‘Like a traveler on the Oregon Trail’: Katherine High on making gene therapy a viable option | Industry Icons

“You need the stamina of a long-distance runner.”

Katherine High was describing what it takes to do a difficult thing well — in this case, get gene therapy out of the lab and into the world to the patients who need it.

High, 68, is the cofounder, president, and head of R&D at Spark Therapeutics in Philadelphia, and also emeritus professor of pediatrics at the Perelman School of Medicine at the University of Pennsylvania. In 2017, Spark scored big-time when its product Luxturna, used to treat a rare eye disease, was approved by the FDA – the first gene therapy approved in this country for use in human beings. That’s an enormous first.

Success took a long, long time. “We started clinical trials in 2007,” she said, “and I had been working on gene therapy for decades before that. I sometimes have felt like a traveler on the Oregon Trail who says to themselves, ‘I’m probably going to die on this trail, so I better leave really good notes for the people who are coming after me.’”

“When the history books are written,” said Lars Ekman, executive partner at Sofinnova Investments in Menlo Park, Calif., “the period around 2004-5 will be remembered as a defining moment that ultimately transformed the field of medicine as we know it. And that is because of the pioneering work of Katherine High, along with Steven Altschuler [then CEO of Children’s Hospital of Philadelphia] and the support of CHOP’s board. She was at the epicenter of gene therapy, and she has put Philadelphia at that epicenter.”

It has been a roller-coaster ride for gene therapy. It’s incredibly hard, and to make a product out of it is even harder. You have to clone the gene, design a vector (a way to carry it to the target tissues in the body), get it past the patient’s immune system, and get it to work. You have to prove all that to the FDA, get your product approved, and then market it. On the business side, you need to line up investors, and you need a product that isn’t so astronomically expensive that it isn’t cost-effective.

Gene therapy had an initial upswing in the 1990s but ran into setbacks at the turn of the millennium. “The rest of the world just gave up, threw up their hands,” as Ekman put it. “‘We’re out of here. It’s too dangerous and difficult.’”

High was there, a faculty member at CHOP. Beginning in the late 1990s, she’d been collaborating with a small California biotech called Avigen on gene therapy for a kind of hemophilia. “But when these high-profile adverse events happened in other trials,” she said, “investment dried up, and the big pharmaceutical companies and biotechs didn’t want to touch it.” That included Avigen.

So she went to Altschuler and in effect asked, “Could you please fund me a manufacturing center I could run here at CHOP?” Her aim: to create a gene-therapy system she could use in clinical trials.

To her amazement, Altschuler said yes. “He did it,” High recalled, “because he knew it would be good for children’s hospitals, which bear the burden of genetic diseases because they treat children.” Starting in 2004, High began to recruit top talent.

Things went so well that Spark was born in 2013, with CHOP investing the start-up money.

That’s where High’s talent for business – which she didn’t know she had – came into play.

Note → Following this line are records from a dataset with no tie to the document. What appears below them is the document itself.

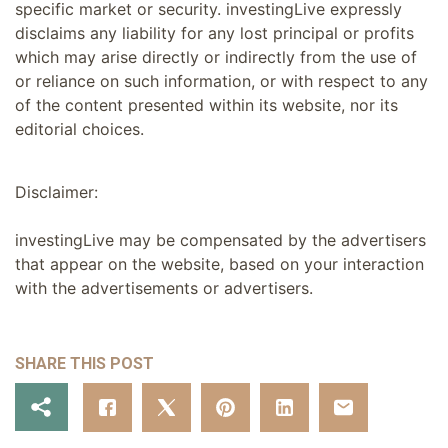
specific market or security. investingLive expressly
disclaims any liability for any lost principal or profits
which may arise directly or indirectly from the use of
or reliance on such information, or with respect to any
of the content presented within its website, nor its
editorial choices.
Disclaimer:
investingLive may be compensated by the advertisers
that appear on the website, based on your interaction
with the advertisements or advertisers.
SHARE THIS POST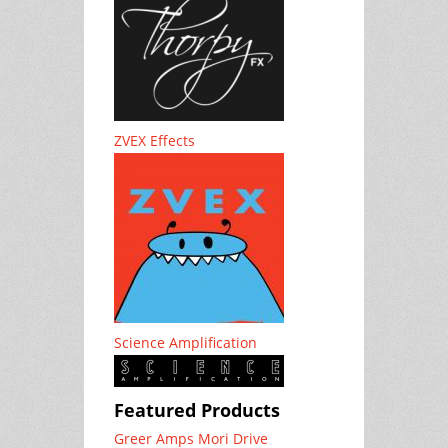
ZVEX Effects
Science Amplification
Featured Products
Greer Amps Mori Drive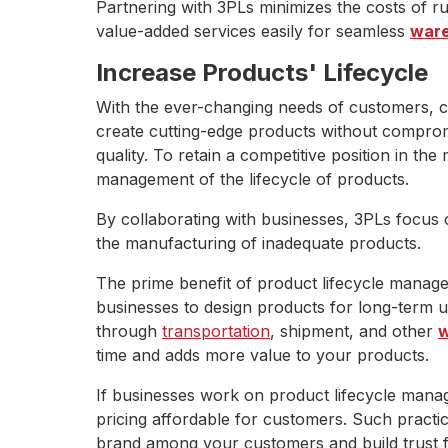
Partnering with 3PLs minimizes the costs of r
value-added services easily for seamless
ware
Increase Products' Lifecycle
With the ever-changing needs of customers, 
create cutting-edge products without compromi
quality. To retain a competitive position in th
management of the lifecycle of products.
By collaborating with businesses, 3PLs focus
the manufacturing of inadequate products.
The prime benefit of product lifecycle manage
businesses to design products for long-term u
through
transportation
, shipment, and other
w
time and adds more value to your products.
If businesses work on product lifecycle manage
pricing affordable for customers. Such practi
brand among your customers and build trust f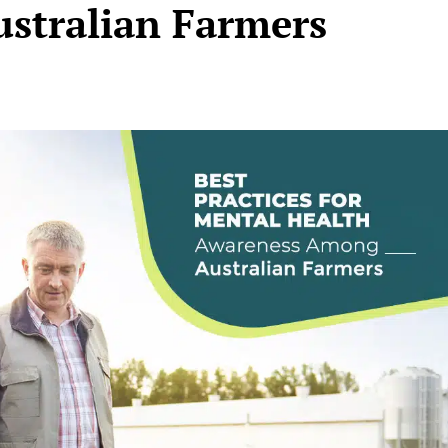
stralian Farmers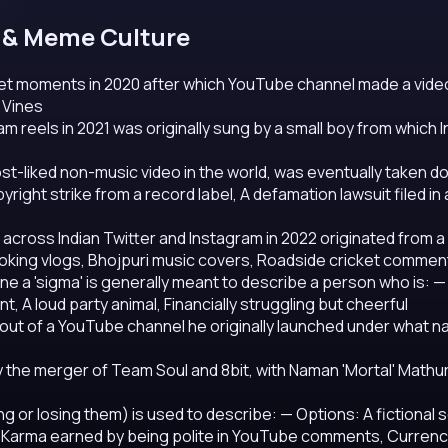
et & Meme Culture
net moments in 2020 after which YouTube channel made a vide
 Vines
m reels in 2021 was originally sung by a small boy from which 
st-liked non-music video in the world, was eventually taken 
ight strike from a record label, A defamation lawsuit filed in 
cross Indian Twitter and Instagram in 2022 originated from a
oking vlogs, Bhojpuri music covers, Roadside cricket commen
one a 'sigma' is generally meant to describe a person who is:
—
, A loud party animal, Financially struggling but cheerful
out of a YouTube channel he originally launched under what 
y the merger of Team Soul and 8bit, with Naman 'Mortal' Mathu
ing or losing them) is used to describe:
— Options: A fictional
, Karma earned by being polite in YouTube comments, Currency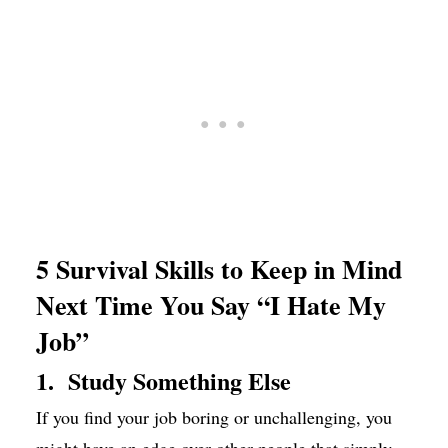
5 Survival Skills to Keep in Mind
Next Time You Say “I Hate My
Job”
1. Study Something Else
If you find your job boring or unchallenging, you
might have an edge over other people that simply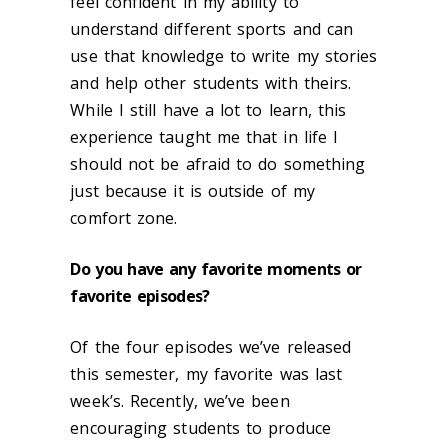
feel confident in my ability to
understand different sports and can
use that knowledge to write my stories
and help other students with theirs.
While I still have a lot to learn, this
experience taught me that in life I
should not be afraid to do something
just because it is outside of my
comfort zone.
Do you have any favorite moments or
favorite episodes?
Of the four episodes we’ve released
this semester, my favorite was last
week’s. Recently, we’ve been
encouraging students to produce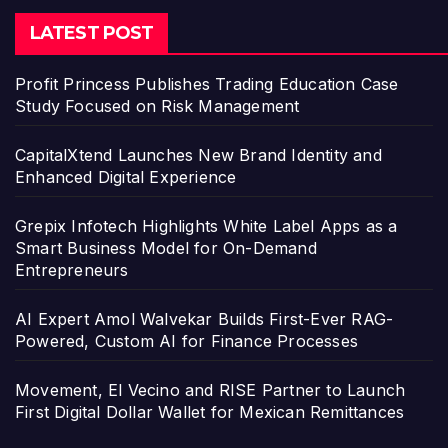
LATEST POST
Profit Princess Publishes Trading Education Case
Study Focused on Risk Management
CapitalXtend Launches New Brand Identity and
Enhanced Digital Experience
Grepix Infotech Highlights White Label Apps as a
Smart Business Model for On-Demand
Entrepreneurs
AI Expert Amol Walvekar Builds First-Ever RAG-
Powered, Custom AI for Finance Processes
Movement, El Vecino and RISE Partner to Launch
First Digital Dollar Wallet for Mexican Remittances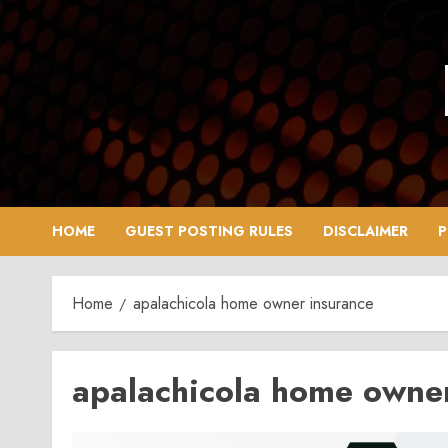
Skip
to
content
HOME
GUEST POSTING RULES
DISCLAIMER
P
Home
apalachicola home owner insurance
apalachicola home owne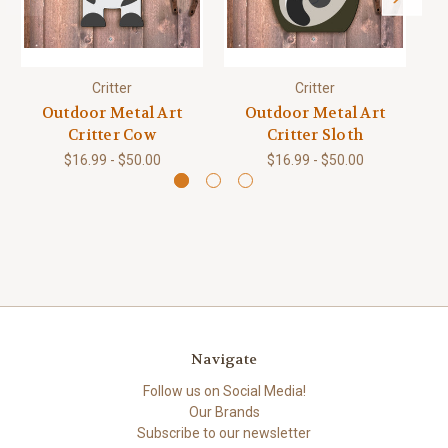
Critter
Critter
Outdoor Metal Art
Outdoor Metal Art
Critter Cow
Critter Sloth
$16.99 - $50.00
$16.99 - $50.00
Navigate
Follow us on Social Media!
Our Brands
Subscribe to our newsletter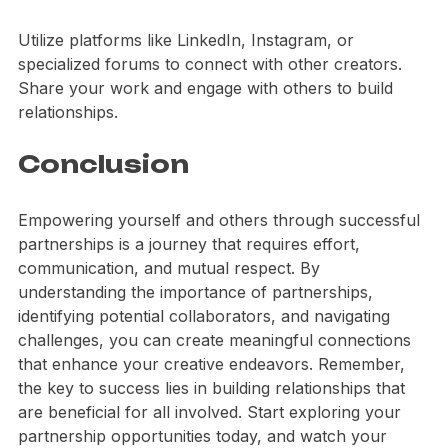
Leverage Online Platforms
Utilize platforms like LinkedIn, Instagram, or 
specialized forums to connect with other creators. 
Share your work and engage with others to build 
relationships.
Conclusion
Empowering yourself and others through successful 
partnerships is a journey that requires effort, 
communication, and mutual respect. By 
understanding the importance of partnerships, 
identifying potential collaborators, and navigating 
challenges, you can create meaningful connections 
that enhance your creative endeavors. Remember, 
the key to success lies in building relationships that 
are beneficial for all involved. Start exploring your 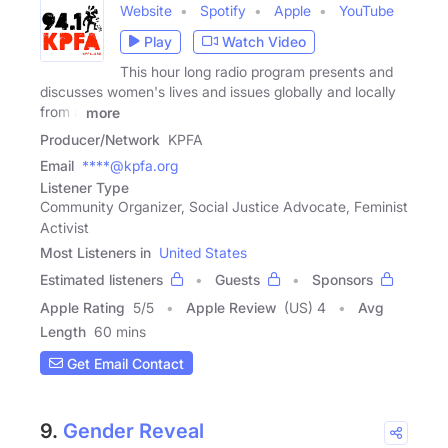
Website
Spotify
Apple
YouTube
Play
Watch Video
This hour long radio program presents and
discusses women's lives and issues globally and locally
from a
more
Producer/Network
KPFA
Email
****@kpfa.org
Listener Type
Community Organizer, Social Justice Advocate, Feminist
Activist
Most Listeners in
United States
Estimated listeners
Guests
Sponsors
Apple Rating
5
/
5
Apple Review
(US) 4
Avg
Length
60 mins
Get Email Contact
9.
Gender Reveal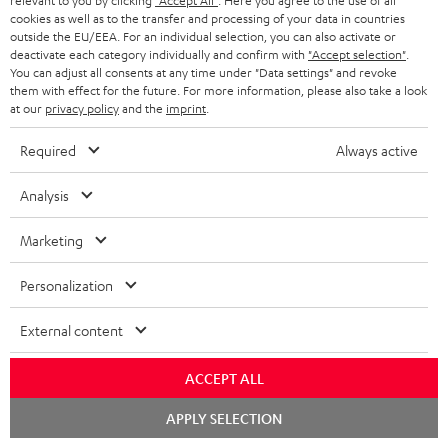
relevant to you by clicking
"Accept All"
. Here you agree to the use of all
cookies as well as to the transfer and processing of your data in countries
conowego.pl
outside the EU/EEA. For an individual selection, you can also activate or
11.04.2026
deactivate each category individually and confirm with
"Accept selection"
.
You can adjust all consents at any time under "Data settings" and revoke
More...
them with effect for the future. For more information, please also take a look
at our
privacy policy
and the
imprint
.
Required
Always active
Analysis
Marketing
Gold Medal
Personalization
fanaticosdelhardware.com
03.02.2026
External content
More...
ACCEPT ALL
Chat
APPLY SELECTION
starten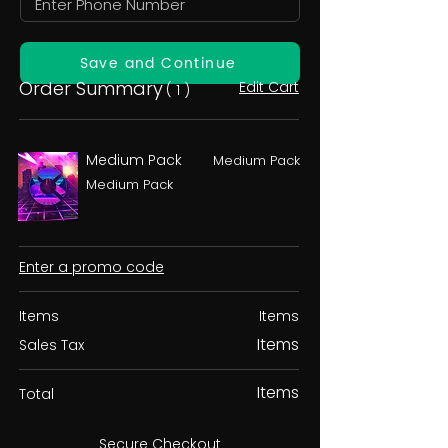
Save and Continue
Order Summary
Edit Cart
( 1 )
Medium Pack
Medium Pack
Medium Pack
Enter a promo code
Items
Items
Items
Sales Tax
Items
Total
Secure Checkout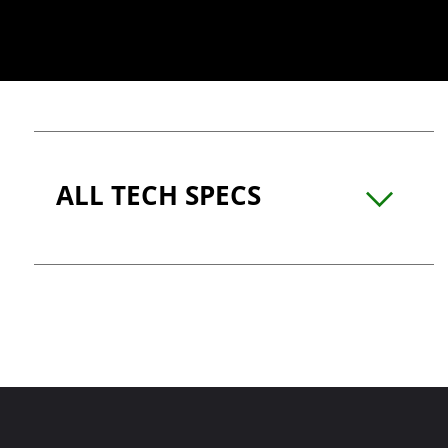
ALL TECH SPECS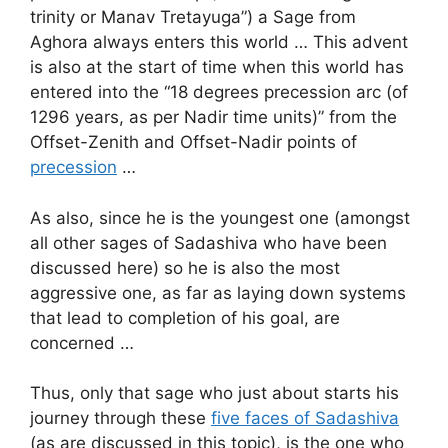
trinity or Manav Tretayuga”) a Sage from
Aghora always enters this world … This advent
is also at the start of time when this world has
entered into the “18 degrees precession arc (of
1296 years, as per Nadir time units)” from the
Offset-Zenith and Offset-Nadir points of
precession
…
As also, since he is the youngest one (amongst
all other sages of Sadashiva who have been
discussed here) so he is also the most
aggressive one, as far as laying down systems
that lead to completion of his goal, are
concerned …
Thus, only that sage who just about starts his
journey through these
five faces of Sadashiva
(as are discussed in this topic), is the one who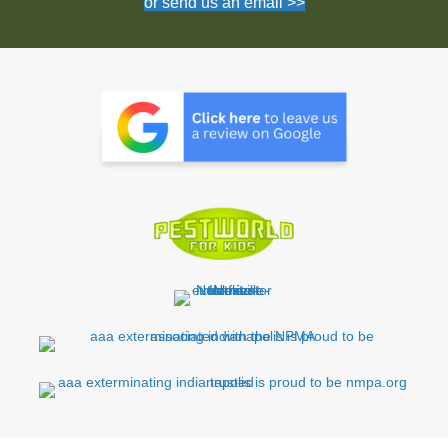
or send us an email >>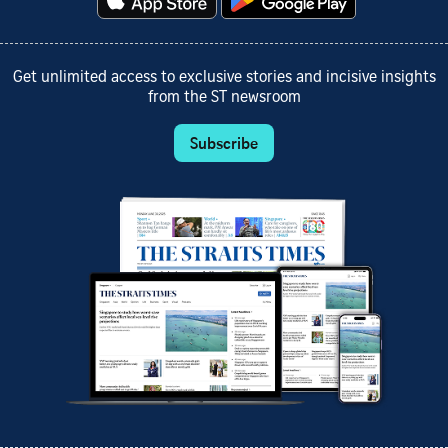
Get unlimited access to exclusive stories and incisive insights
from the ST newsroom
Subscribe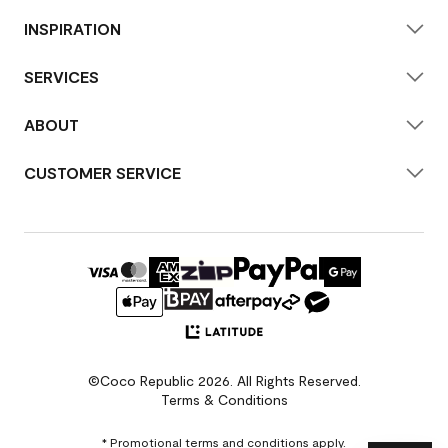
INSPIRATION
SERVICES
ABOUT
CUSTOMER SERVICE
©Coco Republic 2026. All Rights Reserved.
Terms & Conditions
* Promotional terms and conditions apply.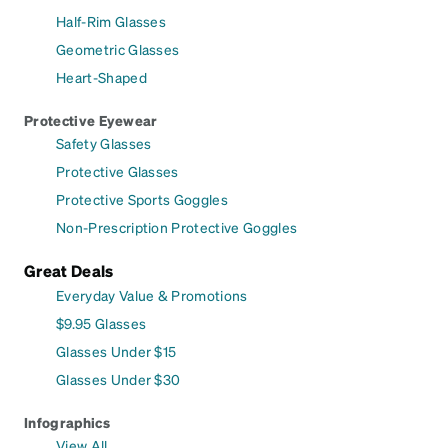
Half-Rim Glasses
Geometric Glasses
Heart-Shaped
Protective Eyewear
Safety Glasses
Protective Glasses
Protective Sports Goggles
Non-Prescription Protective Goggles
Great Deals
Everyday Value & Promotions
$9.95 Glasses
Glasses Under $15
Glasses Under $30
Infographics
View All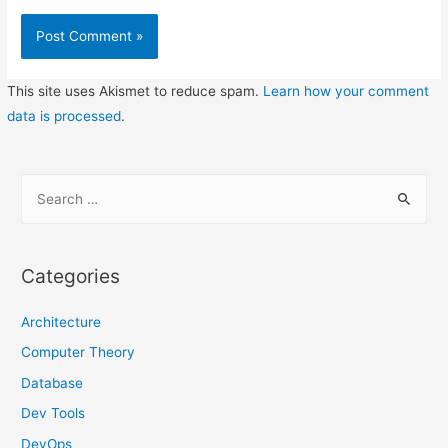
This site uses Akismet to reduce spam.
Learn how your comment
data is processed
.
S
e
a
r
Categories
c
h
Architecture
f
Computer Theory
o
Database
r
Dev Tools
:
DevOps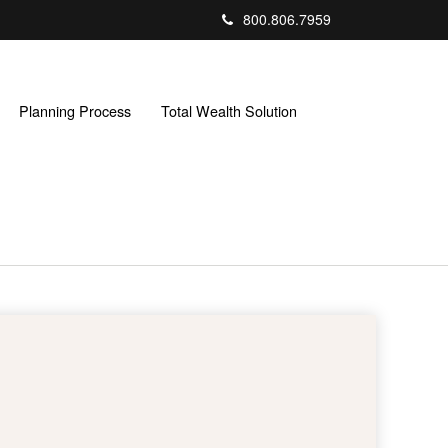
800.806.7959
Planning Process
Total Wealth Solution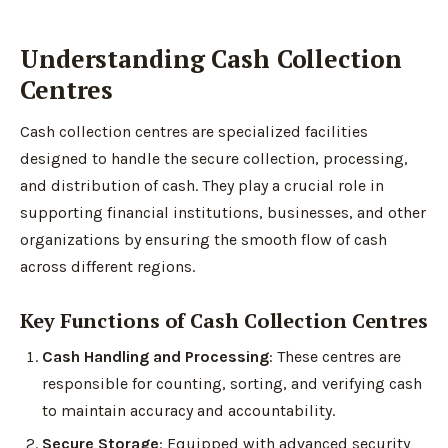
Understanding Cash Collection
Centres
Cash collection centres are specialized facilities
designed to handle the secure collection, processing,
and distribution of cash. They play a crucial role in
supporting financial institutions, businesses, and other
organizations by ensuring the smooth flow of cash
across different regions.
Key Functions of Cash Collection Centres
Cash Handling and Processing
: These centres are
responsible for counting, sorting, and verifying cash
to maintain accuracy and accountability.
Secure Storage
: Equipped with advanced security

Altschuler, now chair of the board at Spark and managing director of health-care ventures at Ziff Capital Partners in New York, calls her a natural.

“There are very few academic physician-scientists who can make the transition from the academy to business as well as Katherine has,” he said. “Incredible – that’s the only word for it. She was really embraced by the investor community. Her rapport with them, talking to them in a language they really understood, propelled her success and that of Spark. The ability to get investors excited about the work you do is key – and they really have been, starting at the IPO.”

Altschuler said he’s always been impressed by her sense of purpose: “She was always singularly focused on developing gene therapy that would benefit patients.”

About reaching that elusive goal, High said: “It has been a very rewarding experience to see gene therapy finally borne out. It has brought home to me the importance of soldiering all the way through.”

And more is to come. “There are always new problems to solve, new things about the business to learn,” High said. They are still working on immune-response issues, for example – and that hemophilia product is still in the future. “But you have to be content to solve the problems you can solve today,” she said, “so that there will be a tomorrow.”